If a record contains a picture, leave the picture out and copy everything else exactly.

RECORDS FOR PROCESSING below:

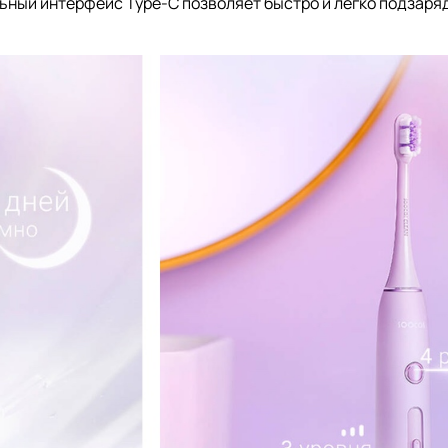
ьный интерфейс Type-C позволяет быстро и легко подзаря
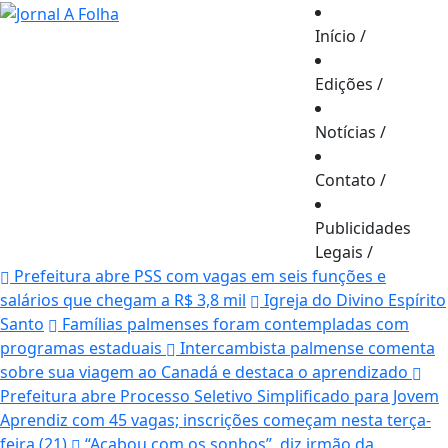
Início
/
Edições
/
Notícias
/
Contato
/
Publicidades
Legais
/
Prefeitura abre PSS com vagas em seis funções e
salários que chegam a R$ 3,8 mil
Igreja do Divino Espírito
Santo
Famílias palmenses foram contempladas com
programas estaduais
Intercambista palmense comenta
sobre sua viagem ao Canadá e destaca o aprendizado
Prefeitura abre Processo Seletivo Simplificado para Jovem
Aprendiz com 45 vagas; inscrições começam nesta terça-
feira (21)
“Acabou com os sonhos”, diz irmão da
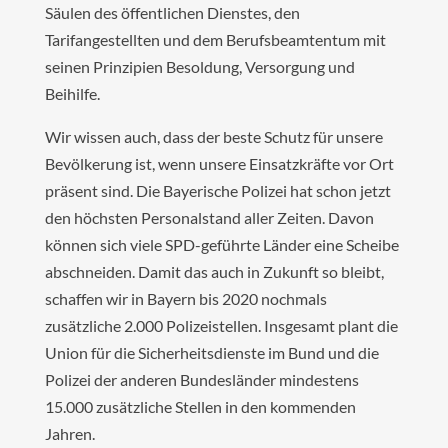
Säulen des öffentlichen Dienstes, den
Tarifangestellten und dem Berufsbeamtentum mit
seinen Prinzipien Besoldung, Versorgung und
Beihilfe.
Wir wissen auch, dass der beste Schutz für unsere
Bevölkerung ist, wenn unsere Einsatzkräfte vor Ort
präsent sind. Die Bayerische Polizei hat schon jetzt
den höchsten Personalstand aller Zeiten. Davon
können sich viele SPD-geführte Länder eine Scheibe
abschneiden. Damit das auch in Zukunft so bleibt,
schaffen wir in Bayern bis 2020 nochmals
zusätzliche 2.000 Polizeistellen. Insgesamt plant die
Union für die Sicherheitsdienste im Bund und die
Polizei der anderen Bundesländer mindestens
15.000 zusätzliche Stellen in den kommenden
Jahren.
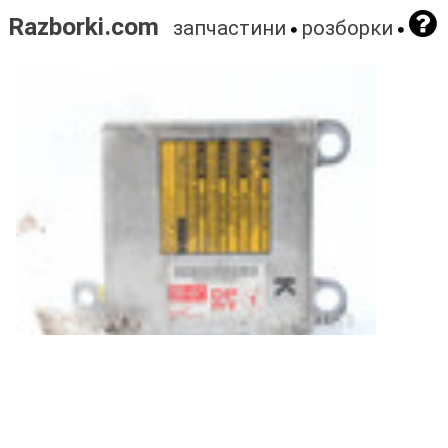
Razborki.com
запчастини
розборки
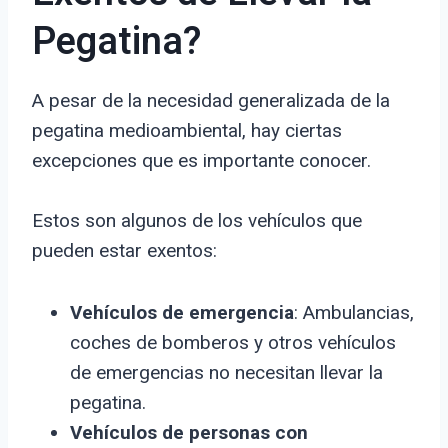
Pegatina?
A pesar de la necesidad generalizada de la
pegatina medioambiental, hay ciertas
excepciones que es importante conocer.
Estos son algunos de los vehículos que
pueden estar exentos:
Vehículos de emergencia
: Ambulancias,
coches de bomberos y otros vehículos
de emergencias no necesitan llevar la
pegatina.
Vehículos de personas con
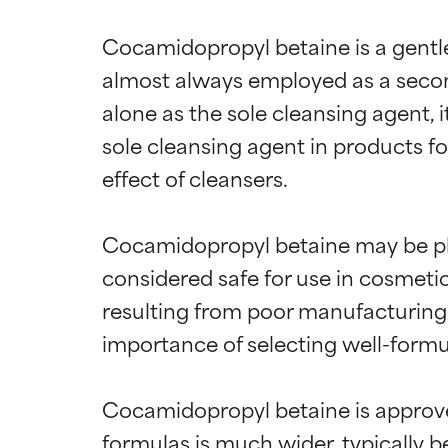
Cocamidopropyl betaine is a gentle
almost always employed as a secon
alone as the sole cleansing agent, i
sole cleansing agent in products for
effect of cleansers.

Cocamidopropyl betaine may be plan
considered safe for use in cosmetic 
resulting from poor manufacturing -
importance of selecting well-formul
Cocamidopropyl betaine is approved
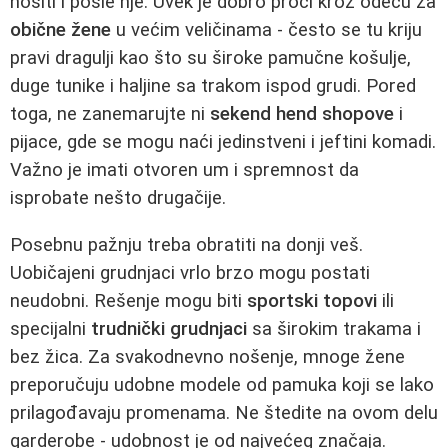
nositi i posle nje. Uvek je dobro proći kroz odeću za
obične žene
u većim veličinama - često se tu kriju
pravi dragulji kao što su široke pamučne košulje,
duge tunike i haljine sa trakom ispod grudi. Pored
toga, ne zanemarujte ni
sekend hend shopove
i
pijace, gde se mogu naći jedinstveni i jeftini komadi.
Važno je imati otvoren um i spremnost da
isprobate nešto drugačije.
Posebnu pažnju treba obratiti na donji veš.
Uobičajeni grudnjaci vrlo brzo mogu postati
neudobni. Rešenje mogu biti
sportski topovi
ili
specijalni
trudnički grudnjaci
sa širokim trakama i
bez žica. Za svakodnevno nošenje, mnoge žene
preporučuju udobne modele od pamuka koji se lako
prilagođavaju promenama. Ne štedite na ovom delu
garderobe - udobnost je od najvećeg značaja.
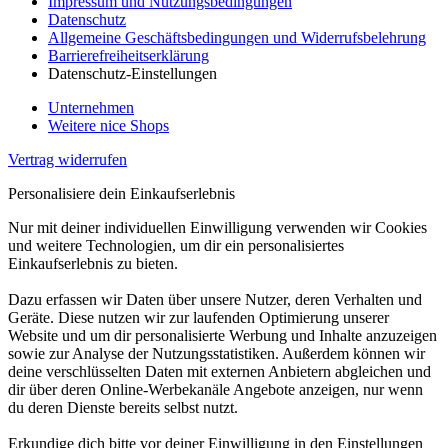
Impressum und Nutzungsbedingungen
Datenschutz
Allgemeine Geschäftsbedingungen und Widerrufsbelehrung
Barrierefreiheitserklärung
Datenschutz-Einstellungen
Unternehmen
Weitere nice Shops
Vertrag widerrufen
Personalisiere dein Einkaufserlebnis
Nur mit deiner individuellen Einwilligung verwenden wir Cookies
und weitere Technologien, um dir ein personalisiertes
Einkaufserlebnis zu bieten.
Dazu erfassen wir Daten über unsere Nutzer, deren Verhalten und
Geräte. Diese nutzen wir zur laufenden Optimierung unserer
Website und um dir personalisierte Werbung und Inhalte anzuzeigen
sowie zur Analyse der Nutzungsstatistiken. Außerdem können wir
deine verschlüsselten Daten mit externen Anbietern abgleichen und
dir über deren Online-Werbekanäle Angebote anzeigen, nur wenn
du deren Dienste bereits selbst nutzt.
Erkundige dich bitte vor deiner Einwilligung in den Einstellungen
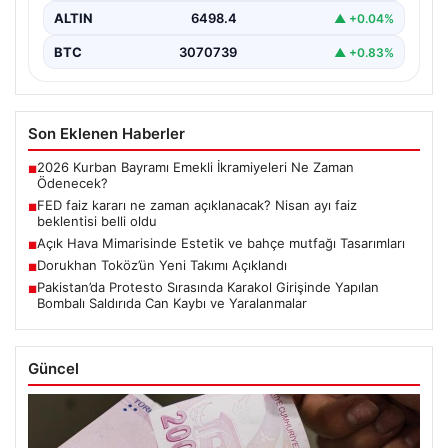
ALTIN
6498.4
▲ +0.04%
BTC
3070739
▲ +0.83%
Son Eklenen Haberler
2026 Kurban Bayramı Emekli İkramiyeleri Ne Zaman
■
Ödenecek?
FED faiz kararı ne zaman açıklanacak? Nisan ayı faiz
■
beklentisi belli oldu
Açık Hava Mimarisinde Estetik ve bahçe mutfağı Tasarımları
■
Dorukhan Toköz’ün Yeni Takımı Açıklandı
■
Pakistan’da Protesto Sırasında Karakol Girişinde Yapılan
■
Bombalı Saldırıda Can Kaybı ve Yaralanmalar
Güncel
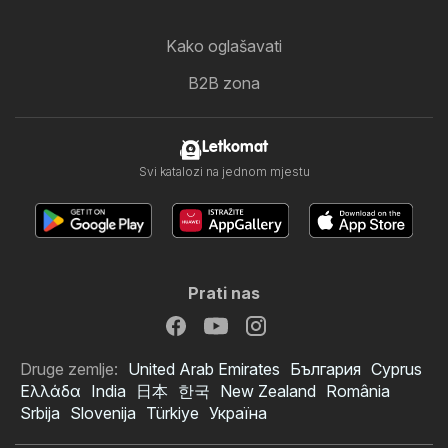
Kako oglašavati
B2B zona
Letkomat
Svi katalozi na jednom mjestu
Prati nas
Druge zemlje:
United Arab Emirates
България
Cyprus
Ελλάδα
India
日本
한국
New Zealand
România
Srbija
Slovenija
Türkiye
Україна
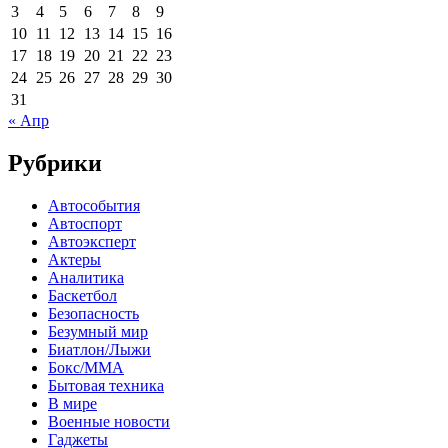
3
4
5
6
7
8
9
10
11
12
13
14
15
16
17
18
19
20
21
22
23
24
25
26
27
28
29
30
31
« Апр
Рубрики
Автособытия
Автоспорт
Автоэксперт
Актеры
Аналитика
Баскетбол
Безопасность
Безумный мир
Биатлон/Лыжи
Бокс/MMA
Бытовая техника
В мире
Военные новости
Гаджеты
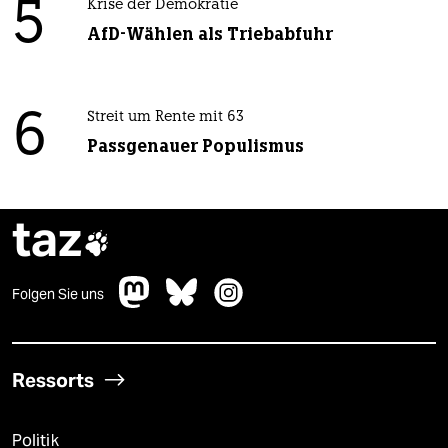
5
Krise der Demokratie
AfD-Wählen als Triebabfuhr
6
Streit um Rente mit 63
Passgenauer Populismus
taz

Folgen Sie uns
Ressorts
Politik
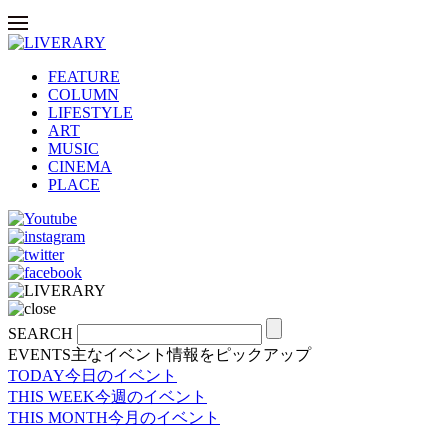
FEATURE
COLUMN
LIFESTYLE
ART
MUSIC
CINEMA
PLACE
SEARCH
EVENTS
主なイベント情報をピックアップ
TODAY
今日のイベント
THIS WEEK
今週のイベント
THIS MONTH
今月のイベント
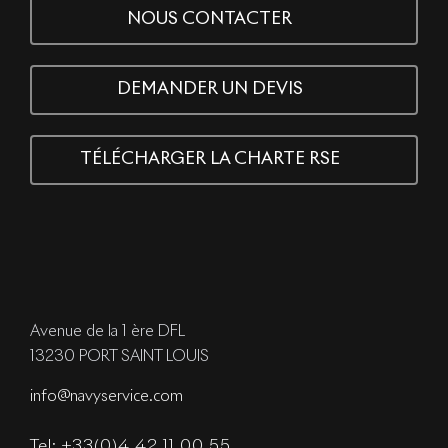
NOUS CONTACTER
DEMANDER UN DEVIS
TÉLÉCHARGER LA CHARTE RSE
Avenue de la 1 ère DFL
13230 PORT SAINT LOUIS
info@navyservice.com
Tel: +33(0)4 42 11 00 55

End of RECORDS FOR PROCESSING.

→ ANSWER SECTION
ьный интерфейс Type-C позволяет быстро и легко подзаря
Início
/
Edições
/
Notícias
/
Contato
/
Publicidades
Legais
/
Prefeitura abre PSS com vagas em seis funções e
salários que chegam a R$ 3,8 mil
Igreja do Divino Espírito
Santo
Famílias palmenses foram contempladas com
programas estaduais
Intercambista palmense comenta
sobre sua viagem ao Canadá e destaca o aprendizado
Prefeitura abre Processo Seletivo Simplificado para Jovem
Aprendiz com 45 vagas; inscrições começam nesta terça-
feira (21)
“Acabou com os sonhos”, diz irmão da
Säulen des öffentlichen Dienstes, den
Tarifangestellten und dem Berufsbeamtentum mit
seinen Prinzipien Besoldung, Versorgung und
Beihilfe.
Wir wissen auch, dass der beste Schutz für unsere
Bevölkerung ist, wenn unsere Einsatzkräfte vor Ort
präsent sind. Die Bayerische Polizei hat schon jetzt
den höchsten Personalstand aller Zeiten. Davon
können sich viele SPD-geführte Länder eine Scheibe
abschneiden. Damit das auch in Zukunft so bleibt,
schaffen wir in Bayern bis 2020 nochmals
zusätzliche 2.000 Polizeistellen. Insgesamt plant die
Union für die Sicherheitsdienste im Bund und die
Polizei der anderen Bundesländer mindestens
15.000 zusätzliche Stellen in den kommenden
Jahren.
Razborki.com
запчастини
розборки
Pegatina?
A pesar de la necesidad generalizada de la
pegatina medioambiental, hay ciertas
excepciones que es importante conocer.
Estos son algunos de los vehículos que
pueden estar exentos:
Vehículos de emergencia
: Ambulancias,
coches de bomberos y otros vehículos
de emergencias no necesitan llevar la
pegatina.
Vehículos de personas con
Cocamidopropyl betaine is a gentle
almost always employed as a secon
alone as the sole cleansing agent, i
sole cleansing agent in products for
effect of cleansers.

Cocamidopropyl betaine may be plan
considered safe for use in cosmetic 
resulting from poor manufacturing -
importance of selecting well-formul
Cocamidopropyl betaine is approved
nositi i posle nje. Uvek je dobro proći kroz odeću za
obične žene
u većim veličinama - često se tu kriju
pravi dragulji kao što su široke pamučne košulje,
duge tunike i haljine sa trakom ispod grudi. Pored
toga, ne zanemarujte ni
sekend hend shopove
i
pijace, gde se mogu naći jedinstveni i jeftini komadi.
Važno je imati otvoren um i spremnost da
isprobate nešto drugačije.
Posebnu pažnju treba obratiti na donji veš.
Uobičajeni grudnjaci vrlo brzo mogu postati
neudobni. Rešenje mogu biti
sportski topovi
ili
specijalni
trudnički grudnjaci
sa širokim trakama i
bez žica. Za svakodnevno nošenje, mnoge žene
preporučuju udobne modele od pamuka koji se lako
prilagođavaju promenama. Ne štedite na ovom delu
garderobe - udobnost je od najvećeg značaja.
Impressum und Nutzungsbedingungen
Datenschutz
Allgemeine Geschäftsbedingungen und Widerrufsbelehrung
Barrierefreiheitserklärung
Datenschutz-Einstellungen
Unternehmen
Weitere nice Shops
Vertrag widerrufen
Personalisiere dein Einkaufserlebnis
Nur mit deiner individuellen Einwilligung verwenden wir Cookies
und weitere Technologien, um dir ein personalisiertes
Einkaufserlebnis zu bieten.
Dazu erfassen wir Daten über unsere Nutzer, deren Verhalten und
Geräte. Diese nutzen wir zur laufenden Optimierung unserer
Website und um dir personalisierte Werbung und Inhalte anzuzeigen
sowie zur Analyse der Nutzungsstatistiken. Außerdem können wir
deine verschlüsselten Daten mit externen Anbietern abgleichen und
dir über deren Online-Werbekanäle Angebote anzeigen, nur wenn
du deren Dienste bereits selbst nutzt.
Erkundige dich bitte vor deiner Einwilligung in den Einstellungen
ALTIN
6498.4
▲ +0.04%
BTC
3070739
▲ +0.83%
Son Eklenen Haberler
2026 Kurban Bayramı Emekli İkramiyeleri Ne Zaman
■
Ödenecek?
FED faiz kararı ne zaman açıklanacak? Nisan ayı faiz
■
beklentisi belli oldu
Açık Hava Mimarisinde Estetik ve bahçe mutfağı Tasarımları
■
Dorukhan Toköz’ün Yeni Takımı Açıklandı
■
Pakistan’da Protesto Sırasında Karakol Girişinde Yapılan
■
Bombalı Saldırıda Can Kaybı ve Yaralanmalar
Güncel
Kako oglašavati
B2B zona
Letkomat
Svi katalozi na jednom mjestu
Prati nas
Druge zemlje:
United Arab Emirates
България
Cyprus
Ελλάδα
India
日本
한국
New Zealand
România
Srbija
Slovenija
Türkiye
Україна
3
4
5
6
7
8
9
10
11
12
13
14
15
16
17
18
19
20
21
22
23
24
25
26
27
28
29
30
31
« Апр
Рубрики
Автособытия
Автоспорт
Автоэксперт
Актеры
Аналитика
Баскетбол
Безопасность
Безумный мир
Биатлон/Лыжи
Бокс/MMA
Бытовая техника
В мире
Военные новости
Гаджеты
5
Krise der Demokratie
AfD-Wählen als Triebabfuhr
6
Streit um Rente mit 63
Passgenauer Populismus
taz

Folgen Sie uns
Ressorts
Politik
FEATURE
COLUMN
LIFESTYLE
ART
MUSIC
CINEMA
PLACE
SEARCH
EVENTS
主なイベント情報をピックアップ
TODAY
今日のイベント
THIS WEEK
今週のイベント
THIS MONTH
今月のイベント
NOUS CONTACTER
DEMANDER UN DEVIS
TÉLÉCHARGER LA CHARTE RSE
Avenue de la 1 ère DFL
13230 PORT SAINT LOUIS
info@navyservice.com
Tel: +33(0)4 42 11 00 55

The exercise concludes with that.